Racism Among Us

Despite the fact that revolutionary slogans keep repeating that the fight against discrimination based on skin colour has been won, the reality is different: black people are still subject to discrimination in Cuba.

A neighbour’s daughter got once captivated by the performance of the ballet of Giselle she saw on TV. Full of enthusiasm, she went with her mother to a recruitment session held by the Alejo Carpentier elementary school of ballet in June. They examined her skills, doubting her talent for dancing, but she proved to be the best in the group of applicants.

When she came back to hear the verdict, confident that she might one day perform on one of the big stages she had so far seen only on TV, she was turned down. Before giving her goodbye and a practised smile, they advised her to join a company doing folk dances. It was simply unthinkable to have a dark-skinned Giselle.

Silverio Portal by Mario Hechevarría
Silverio Portal by Mario Hechevarría

I had a chance to verify what she was saying when I once had to use a public pay phone last month and I noticed an announcement – one of those that are commonly plastered all over such places. As I was picking up the receiver, I suddenly stopped and remained speechless when I saw an announcement asking young people to join a group of ballet dancers – yet, there was a detail highlighted in bold black letters (what an apt choice of colour!): No dark-skinned males or females shall be admitted.

The announcement stayed there for several days, placed between two telephone apparatuses on one of the walls of the ground floor of the well-known Ten Cent in the Calle Monte street. A few days later, someone dared to scratch it, attaching a message to the author reading “RACISTS!”. After some time, the atrocious advertisement was removed completely.

Silverio Portal Contreras, a friend of mine whom we affectionately call “negrón” (nigger) on account of his being so tall and so dark-skinned, has recently told me about his experience when he appeared at the employment bureau of the Ministry of Tourism, properly lodging an application for a job in the five-star Hotel Parque Central run by Iberostar. He received the following answer: “We will inform you via a telegram, comrade”. A year has passed and our friend is still waiting for the official reply, looking out of his balcony every time he hears the whistle of the postman.

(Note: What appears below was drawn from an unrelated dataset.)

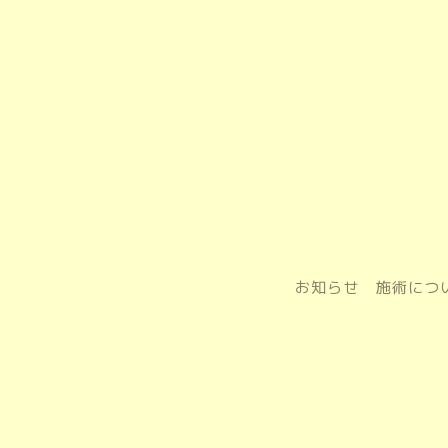
お知らせ
施術につ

In Cuba, having a very dark skin is a serious obstacle for all those who aspire to a job seen by the society as prestigious. Vacancies for blacks that are offered in the job market range from waste collector, construction worker through stevedore and gravedigger to domestic staff.

My own experience along with the repeated testimonies I hear go hand in hand with the direct operational focus of senior Police Officers on dark-skinned citizens, who are always viewed as potential criminals. The adjectives used by the Police when arresting black people reveal the stigma of their skin – they are called the dark-browns, dark-skinned, shoe polish, blackbirds, asphalt, niggers and if the colour of their skin is really deep black, they are called the blue-blacks.

It’s a shame to live like this – I have always believed that we would be able to overcome the Hispanic heritage of the slavery times, but the truth is that racism is still far from being eradicated. Perhaps it’s because there’s a mechanism ensuring its continuity among the people.